People are busy and their time is precious. Companies looking to sell goods or services to people know this and work hard to make buying as convenient and easy as possible.
Any degree of friction that might cause a customer to defer or abandon their purchase must be avoided. Similarly, the opportunity to upsell relevant financial service products as part of the checkout process could be a new revenue generation opportunity.
Payments, access to capital, banking, and insurance are all examples of services that may be required when making a purchase. Traditionally, they also take time to organize.
Embedded finance solutions mean customers can access such related services simply and easily as part of the purchasing process.
Let's look closer at embedded finance, its different forms, and its benefits.
What is embedded finance?
Embedded finance means offering integrated financial services at online checkout or point of sale (POS). It generally involves non-financial institutions offering financial services to their customers.

■ RECORDED DATA

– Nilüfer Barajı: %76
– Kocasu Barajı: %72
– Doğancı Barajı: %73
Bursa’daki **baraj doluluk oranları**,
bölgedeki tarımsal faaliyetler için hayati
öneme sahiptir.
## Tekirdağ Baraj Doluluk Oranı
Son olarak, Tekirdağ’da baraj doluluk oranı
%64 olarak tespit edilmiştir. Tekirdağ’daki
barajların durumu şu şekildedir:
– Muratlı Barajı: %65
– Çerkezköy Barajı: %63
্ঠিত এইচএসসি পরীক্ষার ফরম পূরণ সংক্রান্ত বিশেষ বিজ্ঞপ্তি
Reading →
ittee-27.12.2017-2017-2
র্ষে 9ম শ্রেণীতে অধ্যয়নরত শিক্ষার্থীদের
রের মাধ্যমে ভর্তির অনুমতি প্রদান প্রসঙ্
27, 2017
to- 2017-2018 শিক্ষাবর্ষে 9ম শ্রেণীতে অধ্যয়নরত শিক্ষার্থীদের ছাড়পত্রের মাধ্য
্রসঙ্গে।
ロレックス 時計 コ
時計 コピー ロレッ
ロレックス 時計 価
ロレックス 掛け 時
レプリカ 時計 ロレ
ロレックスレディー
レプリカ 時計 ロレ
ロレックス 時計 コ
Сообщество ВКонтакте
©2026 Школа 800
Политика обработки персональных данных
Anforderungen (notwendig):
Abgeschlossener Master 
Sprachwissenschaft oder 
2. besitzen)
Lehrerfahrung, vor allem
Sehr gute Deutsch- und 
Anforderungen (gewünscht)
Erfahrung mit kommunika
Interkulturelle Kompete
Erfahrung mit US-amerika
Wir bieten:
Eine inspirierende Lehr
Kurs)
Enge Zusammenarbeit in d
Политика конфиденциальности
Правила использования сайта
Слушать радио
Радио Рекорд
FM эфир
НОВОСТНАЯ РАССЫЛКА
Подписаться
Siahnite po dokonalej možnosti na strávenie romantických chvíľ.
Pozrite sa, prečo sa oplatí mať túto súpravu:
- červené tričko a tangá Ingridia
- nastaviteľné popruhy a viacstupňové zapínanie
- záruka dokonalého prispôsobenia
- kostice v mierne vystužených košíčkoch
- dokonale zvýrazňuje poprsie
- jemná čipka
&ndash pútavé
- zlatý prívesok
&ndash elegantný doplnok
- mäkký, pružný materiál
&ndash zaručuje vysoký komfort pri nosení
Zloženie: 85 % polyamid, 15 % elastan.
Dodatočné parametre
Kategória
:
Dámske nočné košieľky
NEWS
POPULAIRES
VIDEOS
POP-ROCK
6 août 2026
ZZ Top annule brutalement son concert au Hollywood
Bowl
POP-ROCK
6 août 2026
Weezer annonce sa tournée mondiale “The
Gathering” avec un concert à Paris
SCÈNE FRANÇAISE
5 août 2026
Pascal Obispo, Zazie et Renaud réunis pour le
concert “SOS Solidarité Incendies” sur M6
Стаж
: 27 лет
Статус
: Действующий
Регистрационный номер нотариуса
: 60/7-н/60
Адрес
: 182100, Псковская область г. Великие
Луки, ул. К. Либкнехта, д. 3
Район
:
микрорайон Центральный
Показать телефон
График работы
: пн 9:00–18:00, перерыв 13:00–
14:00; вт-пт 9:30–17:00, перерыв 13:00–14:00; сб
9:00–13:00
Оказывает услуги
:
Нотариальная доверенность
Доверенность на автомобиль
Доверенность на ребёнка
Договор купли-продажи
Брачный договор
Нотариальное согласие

■ TASK REQUIREMENTS
Continue the article on embedded finance, starting after its final sentence.

■ RESPONSE BOX
Embedded finance products are usually provided via financial service providers. They are often regulated entities offering services with third-party branding or white-labeled basis.
The rise in eCommerce and online shopping has driven the fast evolution of embedded financing.
And now, thanks to new and easy-to-use technology such as APIs (application programming interfaces), embedded finance continues to grow.
Banking as a Service (BaaS)
Banking as a Service (BaaS) is a term that's often mentioned alongside - and confused with - embedded finance.
It refers to a business model that allows non-financial companies to offer financial services via partnerships with financial institutions. Without it, companies would have to directly obtain a banking license themselves.
So far, this sounds very similar - if not the same as - embedded finance, right?
The difference is nuanced but important.
Embedded finance vs BaaS
The key difference between embedded finance and BaaS is that embedded finance is focused on integrating financial services into existing products, while BaaS enables banks to offer their own financial services via third-party platforms.
Embedded finance is facilitated by BaaS, which also enables several other backend financial processes for banks and non-banks.
In other words, Baas is a prerequisite for embedded finance but it also covers unrelated areas.
Where in the buyer journey are embedded finance products introduced?
Embedded finance solutions are commonly implemented near the very end of the buyer's journey, i.e., just before they are due to make a payment.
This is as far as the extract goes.